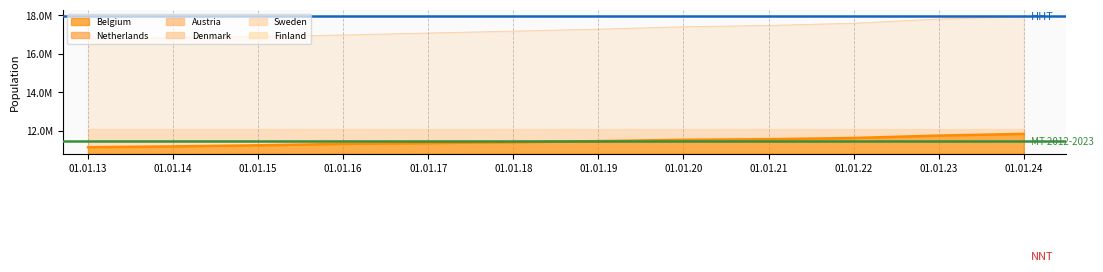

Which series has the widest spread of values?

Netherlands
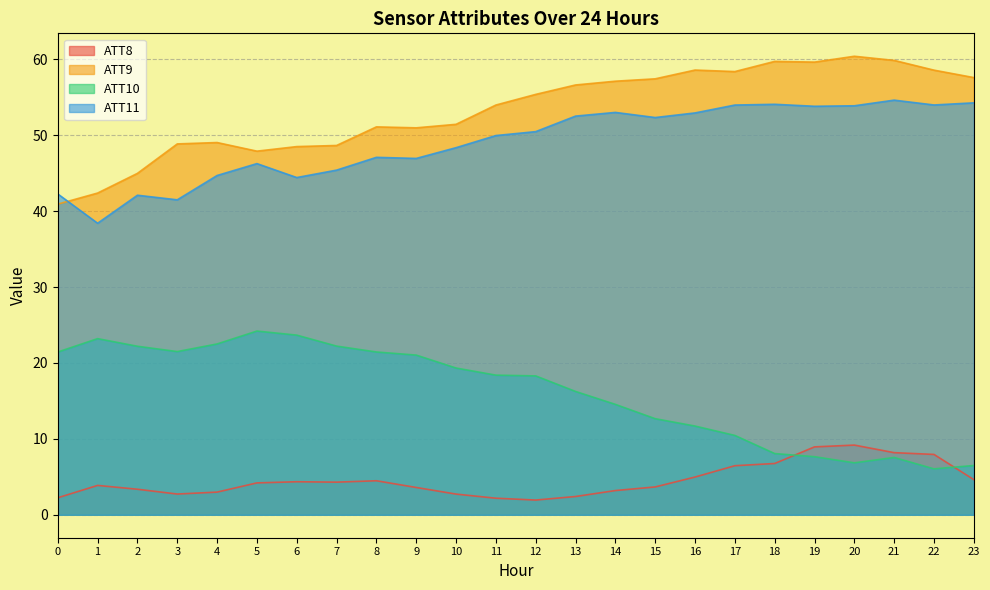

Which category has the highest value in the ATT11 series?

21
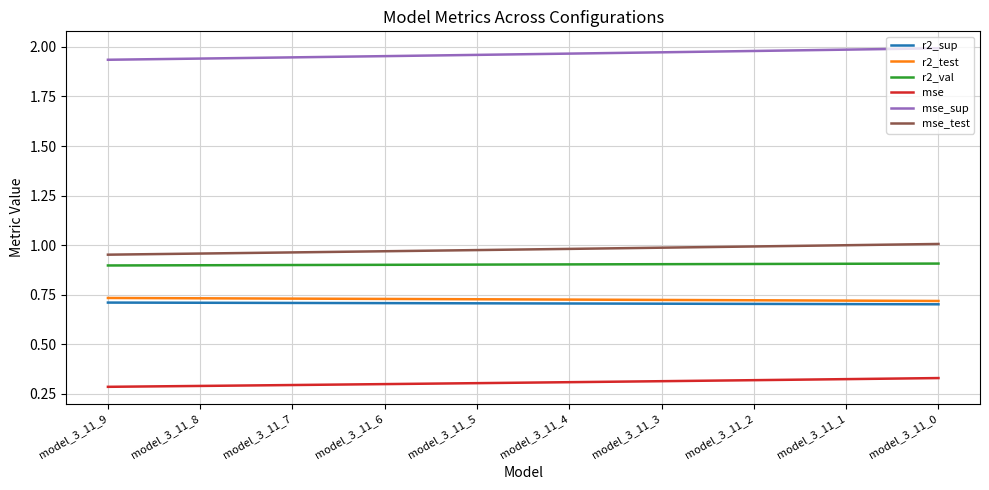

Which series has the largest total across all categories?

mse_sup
··········
### [Istruzioni del compito]
Sostituisci "series" con "dataset" nelle righe che vanno da quella contenente "Which category has" fino alla fine delle voci, e riscrivile lasciando invariato tutto il resto. Escludi le immagini dalla risposta.

### [Risposta]
Which category has the highest value in the ATT11 dataset?

21

Which dataset has the largest total across all categories?

mse_sup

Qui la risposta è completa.